Whilst some of the changes (e.g. around rebasing values at death or higher rates with indexation allowances) seem quite logical and fair, I am concerned about the other ideas:

  1. A decrease in the annual exemption would create additional tax returns for older taxpayers, many of whom are those most likely to be “digitally excluded” from doing the returns themselves.  It’s debatable how much income the Treasury would get as people would stop “harvesting” gains routinely.
  2. The loss of the “10% at exit” for many entrepreneurs would be hugely unpopular with the small number of taxpayers who benefit from it.  Whilst that may be tough luck, these very people are often the people who are genuinely internationally mobile and who set up and run businesses, who reinvest into new businesses.  There has to be some thanks in the tax system for those who set up a business, who fight their way through the challenges, who employ staff, rent properties and contribute to the economy.   A detailed review of why Gordon Brown introduced the incentive in the late 1990s should be undertaken.

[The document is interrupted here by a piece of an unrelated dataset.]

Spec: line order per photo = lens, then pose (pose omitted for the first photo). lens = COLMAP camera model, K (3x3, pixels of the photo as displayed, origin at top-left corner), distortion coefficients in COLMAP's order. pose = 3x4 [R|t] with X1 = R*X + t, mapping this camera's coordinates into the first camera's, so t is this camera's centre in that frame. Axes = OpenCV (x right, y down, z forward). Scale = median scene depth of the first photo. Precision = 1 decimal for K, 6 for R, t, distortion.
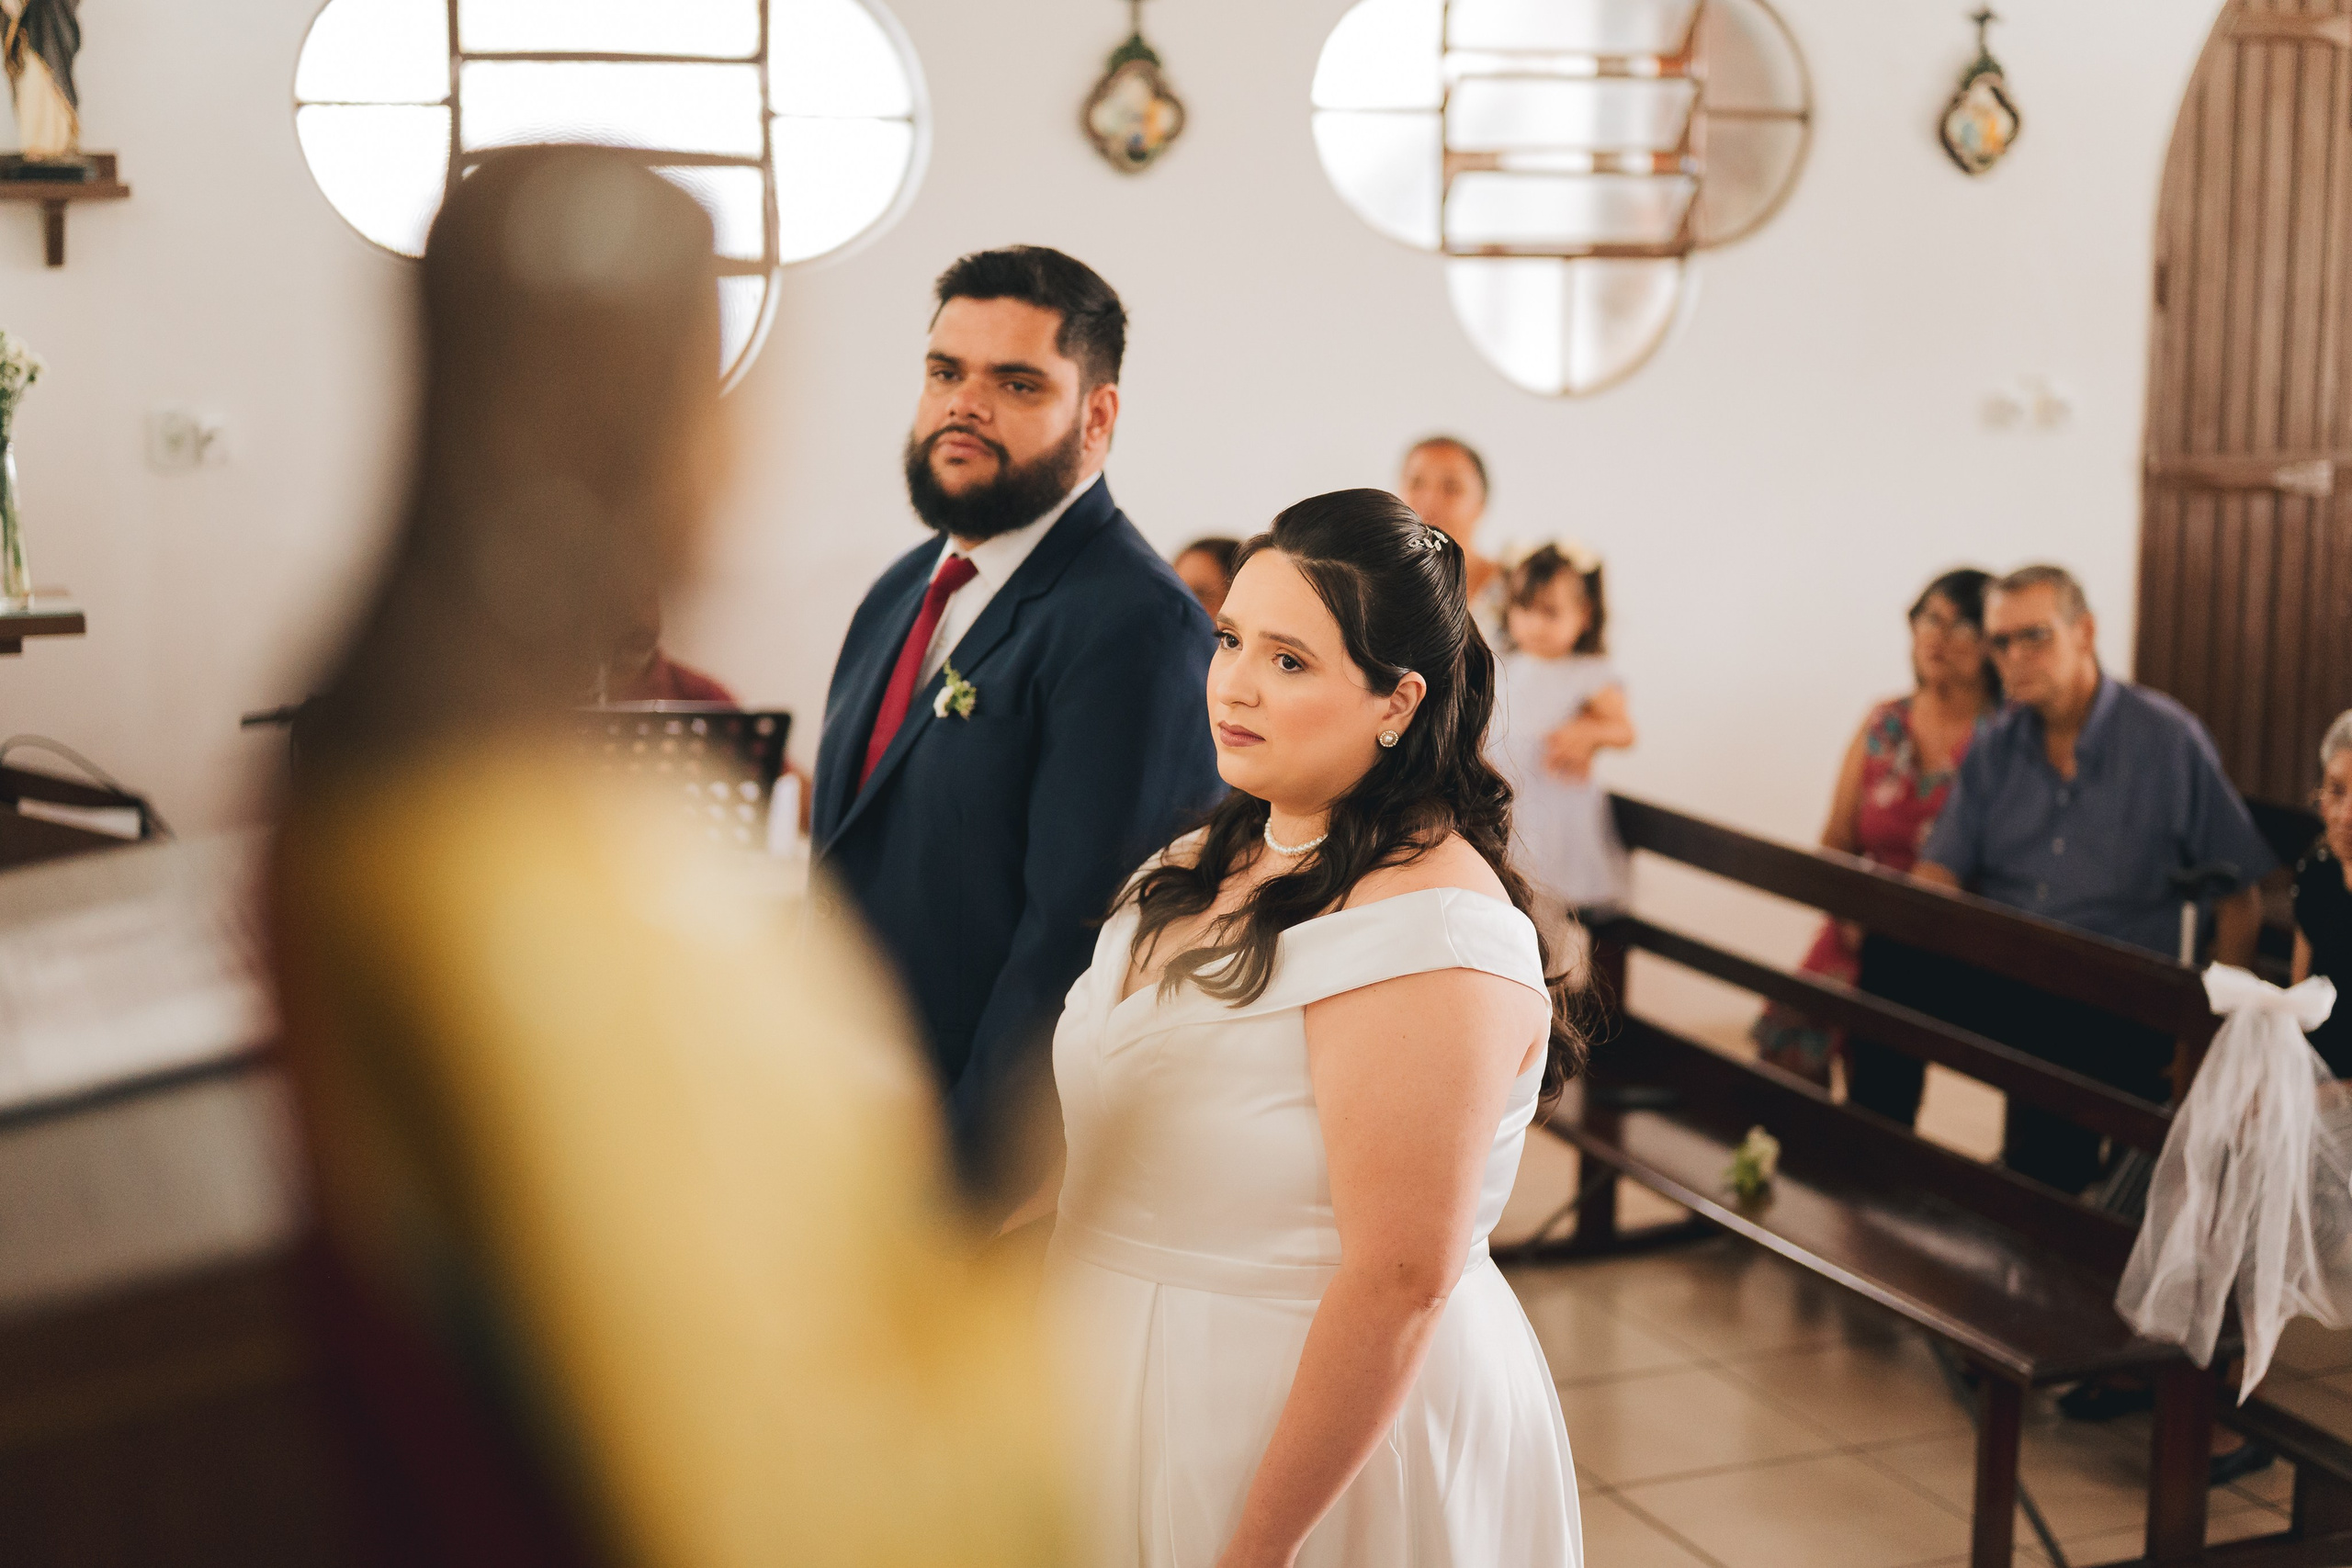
lens RADIAL K [[4200.2, 0, 1176.0], [0, 4200.2, 784.0], [0, 0, 1]] dist [0.030742, 0.180298]
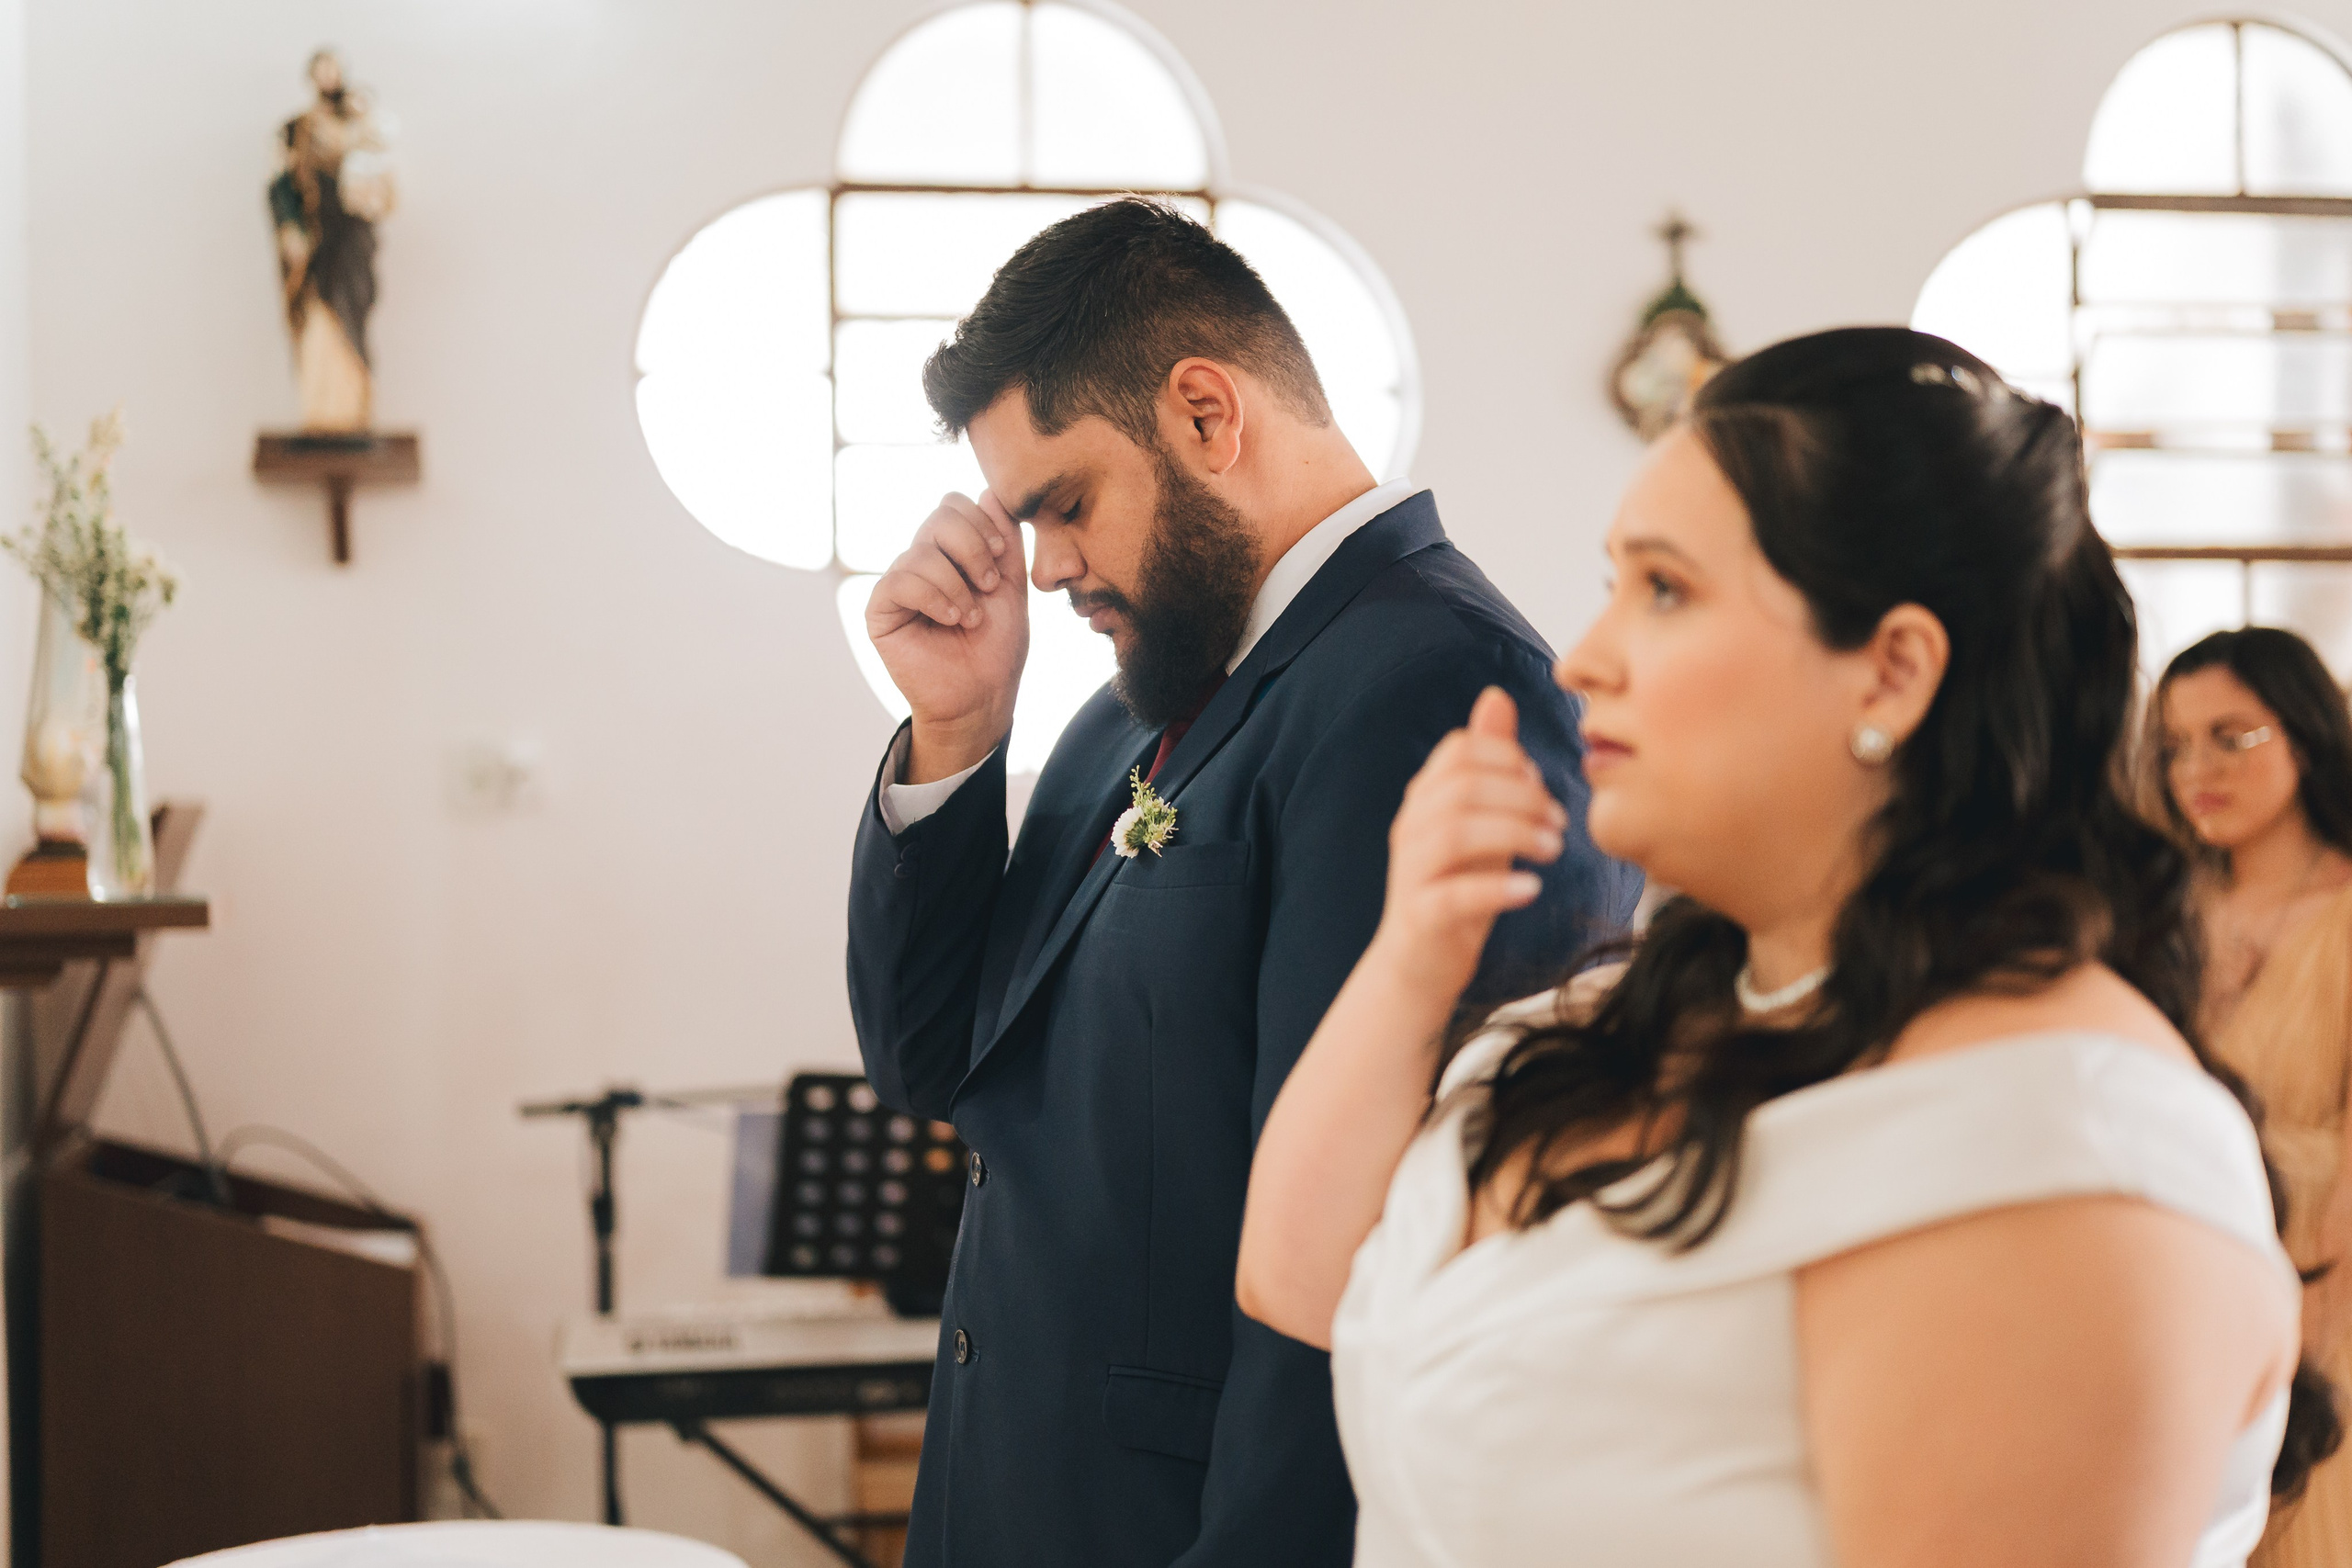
lens RADIAL K [[4200.2, 0, 1176.0], [0, 4200.2, 784.0], [0, 0, 1]] dist [0.030742, 0.180298]
pose [[0.988812, -0.007617, -0.148971, 0.014700], [-0.014146, 0.989407, -0.144480, 0.032993], [0.148493, 0.144971, 0.978230, 0.223676]]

Overall, with Capital Gains Tax paid by so few taxpayers, and being such a small contribution to the Treasury, I’m rather baffled why politicians and the media are interested in changes, unless the world is about being seen to punish wealth, rather than effective taxation.

If we want to pay for the pandemic, the truth is everybody will have to pay more and modest temporary changes to Income Tax, National Insurance and VAT would make a bigger impact than radical punitive capital gains taxation.  Asking over 30 million income tax payers to contribute more is going to make a big difference.  Asking 265,000 people with gains for more will not.

**
This article is the personal view of Donald Parbrook CTA, Tax Director, Milne Craig.  His views are his own and are not an expression of opinion or policy on behalf of Milne Craig.